The FBI is in some trouble with the DOJ after a recent audit of its data handling practices, and the incident serves as an example of how unclear or conflicting policies can trip up larger organizations and create serious security holes. In this case, storage media slated for destruction ended up exposed to outside contractors due to oversights in a labeling system.
The Office of the Inspector General (OIG) has put the FBI on notice after inspecting a central facility used to process internal equipment slated for destruction and finding that storage media containing sensitive and classified information was left sitting on pallets in an open area for as long as two years at a time. The central issue seems to be a well-meaning policy meant to clear bulky items out of storage first and reduce shipping costs, but one that failed to adequately cover the labeling and handling of hard drives and portable media.
Labeling system failure led to storage media exposure
The FBI’s data handling problem seems to have started with a simple logistics policy: prioritize destruction of big and bulky items, like desktop computer sets and other sizable hardware, so as to reduce the ongoing need for storage space. Computers with sensitive information were labeled appropriately: “NSI” for those containing classified national security information or “SBU” for those with sensitive but unclassified information.
The hangup came from a conflicting policy also centered on reducing waste and saving money: hard drives and other storage media were to be removed from these computers first, and shipped to the same facility through a separate government courier system. While FBI agents did in many cases attach a numerical label to these drives that tied them to their computer of origin, they were not independently labeled with NSI or SBU tags and the facility apparently did not check them against their source for potential data handling risks.
Instead, all storage media went to the bottom of the priority list for destruction. Not only were they the last items to go, they were also tossed into very large boxes on pallets that had to be filled to the top before they were moved out for assumed compacting. The end result was pallets full of drives containing NSI and SBU material that could sit in a warehouse for as long as two years at a time.
The facility, not named for security reasons, is controlled by the FBI and limits outside access to a total of 395 people. 63 of these are contractors from a total of 17 private companies, however, and it appears some did directly participate in the storage media sanitization and destruction process.
FBI pledges to improve data handling after audit
The data handling snafu includes storage media removed from computers labeled as “Top Secret.” It is unclear who, if anyone, might have accessed the bins as both an FBI supervisor and a facility contractor confirmed that the agency essentially stopped tracking access once the drives were placed in them.
The area the bins are kept in did have a surveillance camera monitoring the entry and exit point, but apparently not a functioning one. The facility began installation of cameras in late 2023 but was unable to complete the project for some reason, leaving them still non-functional as of the inspection in May 2024.

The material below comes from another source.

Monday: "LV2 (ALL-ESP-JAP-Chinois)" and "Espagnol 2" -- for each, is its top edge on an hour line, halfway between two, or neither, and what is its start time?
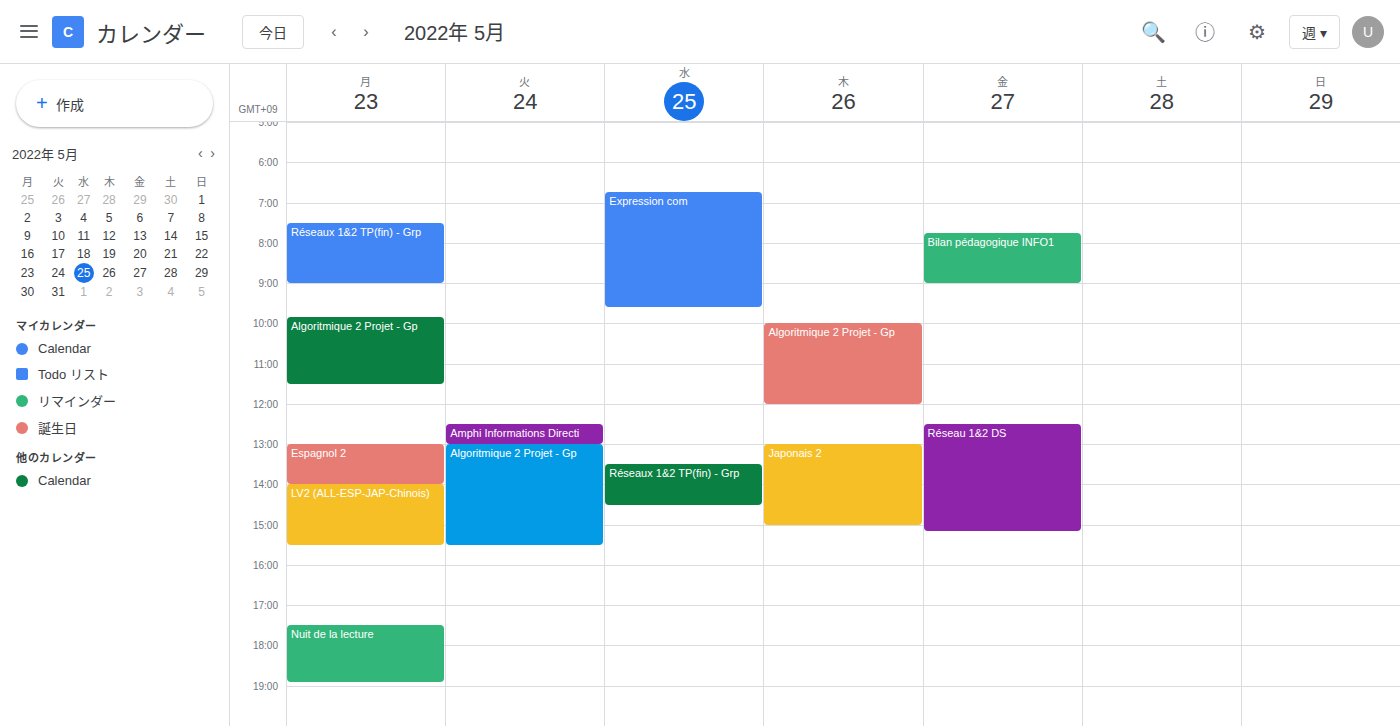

While there is no specific indication of illicit access, the potential is more than a little concerning. The facility reportedly handled storage media sent from the FBI national headquarters as well as 36 regional field offices.
The FBI pledged to make changes in response to the audit, overhauling its data handling policy and improving physical security at the location (including locked cages that will now enclose the bins). But an even simpler safeguard could have mitigated the risk of leaving all of this storage media exposed: a thorough encryption-at-rest policy, bolstered by strong MFA requirements to access anything potentially sensitive.